The main program is rhymes.py. Input: path to the folder with xml files from the corpus. Output: csv table with rhymes and their classification; database of rhymes in Neo4j (optional).
Inside the rhymes.py the program transcribe.py is executed. Input: Russian word written with an accent sign. Output: transcription of the word.
The program transcribe.py uses package pre_editing. In the file init.py of the package the rules for transcribing in Russian are described. The file yo_list.txt is used here to match words which require substitution of the stressed vowel [e] to [o]. The accents in words is a crucial prerequisite for using the program.
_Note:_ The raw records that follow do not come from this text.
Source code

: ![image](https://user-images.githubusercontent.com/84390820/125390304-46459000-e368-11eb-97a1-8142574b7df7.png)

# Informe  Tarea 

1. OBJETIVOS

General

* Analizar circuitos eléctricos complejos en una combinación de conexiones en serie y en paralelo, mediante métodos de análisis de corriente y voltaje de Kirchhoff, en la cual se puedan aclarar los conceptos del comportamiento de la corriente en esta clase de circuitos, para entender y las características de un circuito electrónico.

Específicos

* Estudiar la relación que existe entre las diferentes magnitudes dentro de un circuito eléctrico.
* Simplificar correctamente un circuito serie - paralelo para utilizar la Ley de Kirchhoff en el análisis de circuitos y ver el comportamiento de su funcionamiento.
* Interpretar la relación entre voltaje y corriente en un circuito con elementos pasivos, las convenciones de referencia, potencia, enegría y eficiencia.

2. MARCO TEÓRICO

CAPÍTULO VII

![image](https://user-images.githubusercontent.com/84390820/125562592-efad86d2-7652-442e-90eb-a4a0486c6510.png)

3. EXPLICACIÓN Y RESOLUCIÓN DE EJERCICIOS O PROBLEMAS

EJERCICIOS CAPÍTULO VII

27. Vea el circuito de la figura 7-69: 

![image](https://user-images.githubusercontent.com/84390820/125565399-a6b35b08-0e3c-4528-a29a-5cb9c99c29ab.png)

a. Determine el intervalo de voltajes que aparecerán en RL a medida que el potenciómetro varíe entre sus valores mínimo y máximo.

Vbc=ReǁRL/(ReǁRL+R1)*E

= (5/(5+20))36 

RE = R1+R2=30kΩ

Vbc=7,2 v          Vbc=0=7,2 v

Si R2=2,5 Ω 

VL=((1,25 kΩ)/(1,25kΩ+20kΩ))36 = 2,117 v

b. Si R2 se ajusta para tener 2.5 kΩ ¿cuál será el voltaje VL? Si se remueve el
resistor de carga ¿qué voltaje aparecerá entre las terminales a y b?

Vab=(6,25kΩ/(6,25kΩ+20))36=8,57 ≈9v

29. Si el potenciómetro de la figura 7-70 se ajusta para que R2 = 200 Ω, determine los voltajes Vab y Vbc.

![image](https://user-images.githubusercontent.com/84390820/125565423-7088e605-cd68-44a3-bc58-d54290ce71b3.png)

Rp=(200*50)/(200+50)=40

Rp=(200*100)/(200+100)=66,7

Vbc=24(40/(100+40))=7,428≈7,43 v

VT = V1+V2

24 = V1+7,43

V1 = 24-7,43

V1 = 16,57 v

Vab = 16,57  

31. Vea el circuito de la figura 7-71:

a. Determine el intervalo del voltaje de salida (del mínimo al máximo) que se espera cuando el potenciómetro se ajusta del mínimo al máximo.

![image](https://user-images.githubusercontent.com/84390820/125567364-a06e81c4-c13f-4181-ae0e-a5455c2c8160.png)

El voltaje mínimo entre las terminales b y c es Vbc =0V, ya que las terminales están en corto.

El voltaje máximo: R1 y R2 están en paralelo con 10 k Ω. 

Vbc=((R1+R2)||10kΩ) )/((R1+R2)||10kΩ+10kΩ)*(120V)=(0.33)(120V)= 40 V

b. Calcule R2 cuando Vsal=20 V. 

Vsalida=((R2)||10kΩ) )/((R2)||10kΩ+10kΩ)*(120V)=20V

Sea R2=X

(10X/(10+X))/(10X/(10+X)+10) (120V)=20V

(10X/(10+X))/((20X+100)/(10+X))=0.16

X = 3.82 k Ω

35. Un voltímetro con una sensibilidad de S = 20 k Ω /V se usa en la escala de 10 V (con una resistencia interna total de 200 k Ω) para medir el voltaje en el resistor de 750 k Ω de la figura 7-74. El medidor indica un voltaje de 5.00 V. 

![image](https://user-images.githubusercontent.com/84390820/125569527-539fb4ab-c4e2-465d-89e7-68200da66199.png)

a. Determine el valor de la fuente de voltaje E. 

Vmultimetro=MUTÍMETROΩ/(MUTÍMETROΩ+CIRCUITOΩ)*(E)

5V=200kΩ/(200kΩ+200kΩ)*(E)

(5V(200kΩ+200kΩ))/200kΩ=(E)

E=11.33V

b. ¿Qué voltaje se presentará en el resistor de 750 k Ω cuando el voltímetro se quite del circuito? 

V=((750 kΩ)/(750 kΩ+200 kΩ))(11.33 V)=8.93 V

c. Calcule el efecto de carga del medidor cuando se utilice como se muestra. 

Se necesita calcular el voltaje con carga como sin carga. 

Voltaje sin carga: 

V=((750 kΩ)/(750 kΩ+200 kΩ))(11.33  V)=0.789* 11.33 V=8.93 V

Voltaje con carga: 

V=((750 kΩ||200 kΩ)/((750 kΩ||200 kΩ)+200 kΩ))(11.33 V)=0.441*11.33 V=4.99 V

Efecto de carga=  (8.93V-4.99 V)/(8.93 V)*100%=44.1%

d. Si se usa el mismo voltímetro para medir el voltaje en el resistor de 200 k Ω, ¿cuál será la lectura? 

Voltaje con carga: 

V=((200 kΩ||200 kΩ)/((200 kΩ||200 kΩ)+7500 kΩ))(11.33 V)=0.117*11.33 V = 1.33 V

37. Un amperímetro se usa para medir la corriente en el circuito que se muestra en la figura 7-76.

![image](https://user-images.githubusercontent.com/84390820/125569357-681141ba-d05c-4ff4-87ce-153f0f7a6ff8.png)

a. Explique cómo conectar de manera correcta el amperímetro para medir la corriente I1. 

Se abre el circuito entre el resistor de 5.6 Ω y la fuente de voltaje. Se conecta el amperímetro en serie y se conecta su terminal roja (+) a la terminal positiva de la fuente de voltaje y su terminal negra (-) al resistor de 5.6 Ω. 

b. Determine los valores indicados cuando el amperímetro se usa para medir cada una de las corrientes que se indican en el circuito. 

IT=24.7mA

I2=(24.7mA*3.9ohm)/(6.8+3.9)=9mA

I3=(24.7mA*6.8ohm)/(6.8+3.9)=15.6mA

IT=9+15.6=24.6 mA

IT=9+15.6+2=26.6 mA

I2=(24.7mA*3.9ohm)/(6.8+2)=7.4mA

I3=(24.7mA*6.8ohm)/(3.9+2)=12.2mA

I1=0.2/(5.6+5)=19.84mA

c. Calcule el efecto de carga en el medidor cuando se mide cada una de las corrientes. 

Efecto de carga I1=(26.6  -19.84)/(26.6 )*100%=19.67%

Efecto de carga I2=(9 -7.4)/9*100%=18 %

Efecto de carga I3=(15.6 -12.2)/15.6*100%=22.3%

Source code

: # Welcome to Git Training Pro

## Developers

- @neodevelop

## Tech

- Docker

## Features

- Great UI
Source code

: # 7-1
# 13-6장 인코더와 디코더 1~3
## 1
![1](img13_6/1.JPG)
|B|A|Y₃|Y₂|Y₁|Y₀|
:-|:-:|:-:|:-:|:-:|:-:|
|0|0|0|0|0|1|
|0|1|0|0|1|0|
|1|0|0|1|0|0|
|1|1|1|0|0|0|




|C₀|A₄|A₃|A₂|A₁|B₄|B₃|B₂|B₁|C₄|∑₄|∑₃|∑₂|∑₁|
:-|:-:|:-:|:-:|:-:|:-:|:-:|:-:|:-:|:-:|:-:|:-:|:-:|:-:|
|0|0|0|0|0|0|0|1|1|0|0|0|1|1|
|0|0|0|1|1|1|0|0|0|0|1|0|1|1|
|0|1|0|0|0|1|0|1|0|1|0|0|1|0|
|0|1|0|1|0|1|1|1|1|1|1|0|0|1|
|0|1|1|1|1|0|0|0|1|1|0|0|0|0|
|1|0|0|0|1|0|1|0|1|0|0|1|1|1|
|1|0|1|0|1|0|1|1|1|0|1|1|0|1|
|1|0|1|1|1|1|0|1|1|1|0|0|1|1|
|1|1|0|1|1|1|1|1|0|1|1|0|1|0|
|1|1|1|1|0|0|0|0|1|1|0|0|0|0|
The program rhymes.py should be run from Python IDLE or any other Python environment. In the line 346 change the path to the folder with input files if needed: rhymes.root_name = '.\xx' The folder should content the files from the poetic corpus of RNC in its original format. Press Run, the program will print the amount of files to be parsed. During the work of the program, the rhymes will be extracted and classified by 8 parameters: open or closed, exact or inexact, degree of exactness (the smaller the number, the more exact the rhyme), rich or poor, deep or not, assonance rhymes, dissonance rhymes, rhyming type (paired, crossed, encircling), position of accent (male, female, dactyl, hyperdactyl), meter1 and meter2. Each new pair of rhymes will be recorded into the file parsed.csv as well as will be printed. After each parsed document there will be information about the amount of documents already parsed and their percentage. If you want to simultaniously build a Neo4j database you should: install Neo4j, run server, uncomment all the lines needed for writing new nodes and edges (they are all preceded with such a comment) and adjust authenticate information if needed.